_Task description:_
Show every line of the data that includes the word "linejoin".

++++ Data records

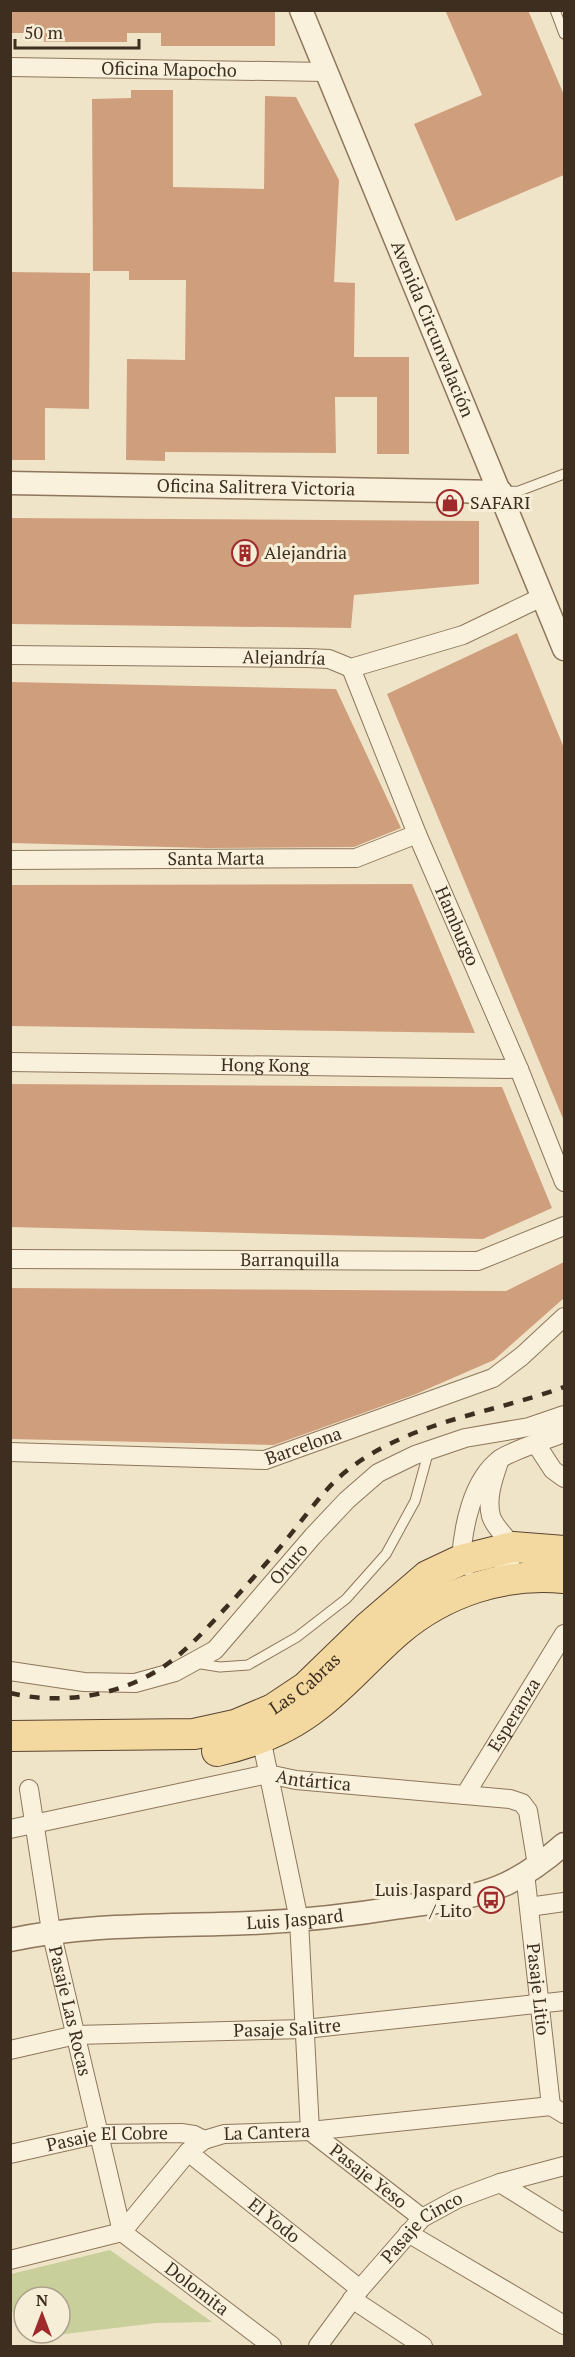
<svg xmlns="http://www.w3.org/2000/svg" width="575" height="2357" viewBox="0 0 575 2357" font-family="'PT Serif',serif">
  <rect width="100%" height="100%" fill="#f0e4c8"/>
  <!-- green -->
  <path fill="#c9cf9b" d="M110,2250L212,2322L156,2323L32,2338L28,2333H60V2297H24V2328L11,2310V2274Z"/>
  <!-- building -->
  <path fill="#cf9f7d" d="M10,10H275V46H161V33H127V42H44V33H10Z
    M445,10H528L564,95V175L456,221L414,124L482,95Z
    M131,90H173V187L264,189L265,96L296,97L339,180L334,282L355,283L354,357H409V454H377V397H335L336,453L165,452V461L126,460L127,359L185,360L186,280H129V271H93L92,99L131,98Z
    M10,272L90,273L89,409L45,408V460H10Z
    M10,518L479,521V584L354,595L351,628L10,624Z
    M517,633L564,748V1121L387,694Z
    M10,682L336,689L401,828L354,847L206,848L10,843Z
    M412,884L475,1033L10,1026V885Z
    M10,1084L502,1087L552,1208L483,1239L10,1227Z
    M564,1262V1298L494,1360L416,1394L274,1445L10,1439V1288L506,1291Z"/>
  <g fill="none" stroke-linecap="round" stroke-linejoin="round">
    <defs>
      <path id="service" d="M555,10L564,34
        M501,492L519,491L564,474
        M195,1663L220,1667L248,1665L297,1637L346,1599L386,1554L415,1501L429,1450"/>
      <g id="minor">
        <path id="s1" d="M10,67L326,72"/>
        <path id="s2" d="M10,655L307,658L329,659L351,668L463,635L542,597"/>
        <path id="s3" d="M351,668L417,834L519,1069L564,1182"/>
        <path id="s4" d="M10,860L356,858L417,834"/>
        <path id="s5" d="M10,1062L519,1069"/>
        <path id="s6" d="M10,1259L478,1261L564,1226"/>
        <path d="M536,1444L553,1470L564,1478"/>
        <path id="s7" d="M10,1452L265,1460L493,1378L522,1356L564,1317"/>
        <path d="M467,1566L461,1560C463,1527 472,1480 500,1459C515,1449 547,1440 564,1433"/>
        <path d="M492,1582C497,1579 501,1573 505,1569C526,1543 498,1538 491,1516C486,1497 494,1477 500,1459"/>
        <path id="s8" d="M10,1671L84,1682L135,1683L175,1672L215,1650L313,1536L347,1500L378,1473L415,1455L465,1438L529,1427L564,1415"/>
        <path id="s9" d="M261,1738L299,1920L310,2131L422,2218"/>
        <path id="s10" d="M29,1789L51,1931L122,2232"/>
        <path id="s11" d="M465,1795L564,1634"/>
        <path id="s12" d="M10,1829L268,1774L296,1780L510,1799L522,1803L528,1811L537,1865"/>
        <path id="s13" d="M525,1873L551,2106"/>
        <path d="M529,1907L564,1902"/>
        <path id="s14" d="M10,2050L76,2035L305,2029L564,2001"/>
        <path id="s15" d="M188,2152L360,2289"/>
        <path id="s16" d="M10,2154L99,2134L181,2133L194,2135L204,2140"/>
        <path d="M500,2183L564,2223"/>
        <path id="s17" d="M122,2232L272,2346"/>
        <path d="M408,2233L564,2325"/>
        <path id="s18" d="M10,2260L122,2232L188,2152L204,2140L224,2134L310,2131L551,2106L564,2114"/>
        <path d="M352,2299L423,2346"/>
        <path id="s19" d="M318,2346L360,2289L422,2218L457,2199L500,2183L564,2166"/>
      </g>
      <g id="tertiary">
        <path id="s20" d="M301,10L564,649"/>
        <path id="s21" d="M10,483L501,492"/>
        <path id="s22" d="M10,1940C83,1925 146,1926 219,1924C280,1923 341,1917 401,1907C437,1902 475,1899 508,1883C528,1873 547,1859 564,1844"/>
      </g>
      <g id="primary">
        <path id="s23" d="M10,1736L194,1734L235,1725L273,1709L306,1687L369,1626L427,1576L461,1560L513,1547L564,1551"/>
        <path d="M217,1751C253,1743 288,1729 317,1706C346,1684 370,1655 398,1631C444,1592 504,1572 564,1578"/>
      </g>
    </defs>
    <!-- service casing -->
    <use href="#service" stroke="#8d765c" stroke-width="11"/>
    <!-- minor casing -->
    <use href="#minor" stroke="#8d765c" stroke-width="20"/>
    <!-- tertiary casing -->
    <use href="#tertiary" stroke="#8d765c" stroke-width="25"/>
    <!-- primary casing -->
    <use href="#primary" stroke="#5b4430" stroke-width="32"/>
    <!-- service -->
    <use href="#service" stroke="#faf1dc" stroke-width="9"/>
    <!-- minor -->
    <use href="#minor" stroke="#faf1dc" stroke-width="18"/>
    <!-- tertiary -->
    <use href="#tertiary" stroke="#faf1dc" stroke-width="22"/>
    <!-- primary -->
    <use href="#primary" stroke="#f3d9a0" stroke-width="30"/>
    <!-- rail -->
    <path stroke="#3d2e20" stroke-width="4.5" stroke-dasharray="10 10" stroke-linecap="butt" d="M10,1693C64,1706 126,1695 170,1662C195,1643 214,1620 235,1598C252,1579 270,1560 286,1540C307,1515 326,1485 353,1466C416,1420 493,1413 564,1387"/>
  </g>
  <!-- icons -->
  <defs>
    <symbol id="shop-ring" viewBox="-11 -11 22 22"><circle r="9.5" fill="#f7eed8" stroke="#9e2a2b" stroke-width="1.5"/><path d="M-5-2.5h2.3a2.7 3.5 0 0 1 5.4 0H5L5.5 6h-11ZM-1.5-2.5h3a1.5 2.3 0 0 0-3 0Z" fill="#9e2a2b"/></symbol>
    <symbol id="building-ring" viewBox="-11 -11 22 22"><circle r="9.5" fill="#f7eed8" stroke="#9e2a2b" stroke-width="1.5"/><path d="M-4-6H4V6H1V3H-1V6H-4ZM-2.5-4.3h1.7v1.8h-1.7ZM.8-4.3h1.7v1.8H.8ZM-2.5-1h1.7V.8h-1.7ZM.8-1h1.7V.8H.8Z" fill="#9e2a2b"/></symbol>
    <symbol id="bus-ring" viewBox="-11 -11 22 22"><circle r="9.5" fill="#f7eed8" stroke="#9e2a2b" stroke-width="1.5"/><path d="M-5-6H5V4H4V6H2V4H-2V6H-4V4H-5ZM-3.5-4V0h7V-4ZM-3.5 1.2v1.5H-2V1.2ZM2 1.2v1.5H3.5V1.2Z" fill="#9e2a2b"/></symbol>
  </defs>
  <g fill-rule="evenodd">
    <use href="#shop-ring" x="435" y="488" width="30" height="30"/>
    <use href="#building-ring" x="230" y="538" width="30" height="30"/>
    <use href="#bus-ring" x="476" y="1885" width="30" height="30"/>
  </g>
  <g text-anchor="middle" stroke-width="6" stroke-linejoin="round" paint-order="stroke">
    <!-- street labels -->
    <g font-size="18" fill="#3d2e20" stroke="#f7eed8">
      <text dy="6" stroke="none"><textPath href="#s1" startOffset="159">Oficina Mapocho</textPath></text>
      <text dy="6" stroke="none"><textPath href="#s20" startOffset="345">Avenida Circunvalación</textPath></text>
      <text dy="6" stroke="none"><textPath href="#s21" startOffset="246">Oficina Salitrera Victoria</textPath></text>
      <text dy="6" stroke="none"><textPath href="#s2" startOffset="274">Alejandría</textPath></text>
      <text dy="6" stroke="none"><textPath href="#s4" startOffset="206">Santa Marta</textPath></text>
      <text dy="6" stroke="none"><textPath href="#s3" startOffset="279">Hamburgo</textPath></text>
      <text dy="6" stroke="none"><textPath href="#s5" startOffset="255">Hong Kong</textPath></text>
      <text dy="6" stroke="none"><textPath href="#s6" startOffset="280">Barranquilla</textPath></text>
      <text dy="6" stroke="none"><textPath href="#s7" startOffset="296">Barcelona</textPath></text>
      <text dy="6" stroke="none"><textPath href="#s8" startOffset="326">Oruro</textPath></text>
      <text dy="6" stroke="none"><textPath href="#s23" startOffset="308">Las Cabras</textPath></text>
      <text dy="6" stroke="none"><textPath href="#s11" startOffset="94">Esperanza</textPath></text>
      <text dy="6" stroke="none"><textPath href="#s12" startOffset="310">Antártica</textPath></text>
      <text dy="6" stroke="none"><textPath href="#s22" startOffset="286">Luis Jaspard</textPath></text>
      <text dy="6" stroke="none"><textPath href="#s13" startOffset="117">Pasaje Litio</textPath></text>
      <text dy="6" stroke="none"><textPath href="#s10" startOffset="226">Pasaje Las Rocas</textPath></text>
      <text dy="6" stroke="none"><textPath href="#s14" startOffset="279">Pasaje Salitre</textPath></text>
      <text dy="6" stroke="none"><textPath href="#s18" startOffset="303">La Cantera</textPath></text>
      <text dy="6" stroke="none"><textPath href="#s16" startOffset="99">Pasaje El Cobre</textPath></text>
      <text dy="6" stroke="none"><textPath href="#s9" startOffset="471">Pasaje Yeso</textPath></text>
      <text dy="6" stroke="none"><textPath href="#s15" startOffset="110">El Yodo</textPath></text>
      <text dy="6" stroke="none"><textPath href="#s19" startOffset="159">Pasaje Cinco</textPath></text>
      <text dy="6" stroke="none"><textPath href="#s17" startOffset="94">Dolomita</textPath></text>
    </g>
    <!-- poi labels -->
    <g font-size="18" fill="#3d2e20" stroke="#f7eed8" text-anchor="start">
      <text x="470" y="509">SAFARI</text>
      <text x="264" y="559">Alejandria</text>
      <text x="472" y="1896" text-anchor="end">Luis Jaspard<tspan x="472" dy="21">/ Lito</tspan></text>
    </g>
  </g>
  <!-- border -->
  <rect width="575" height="2357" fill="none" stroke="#3d2e20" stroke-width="24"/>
  <!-- north arrow -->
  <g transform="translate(42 2315)"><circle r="28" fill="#f7eed8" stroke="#ada18e" stroke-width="1.5"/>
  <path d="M0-4.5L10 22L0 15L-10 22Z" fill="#9e2a2b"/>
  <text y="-9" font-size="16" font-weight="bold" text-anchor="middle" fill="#3d2e20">N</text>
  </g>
  <!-- scale -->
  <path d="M15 39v9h124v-9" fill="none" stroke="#3d2e20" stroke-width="3"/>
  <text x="24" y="39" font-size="18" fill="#3d2e20" stroke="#f7eed8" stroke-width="4.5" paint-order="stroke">50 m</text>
</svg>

++++++++

_Response:_
  <g fill="none" stroke-linecap="round" stroke-linejoin="round">
  <g text-anchor="middle" stroke-width="6" stroke-linejoin="round" paint-order="stroke">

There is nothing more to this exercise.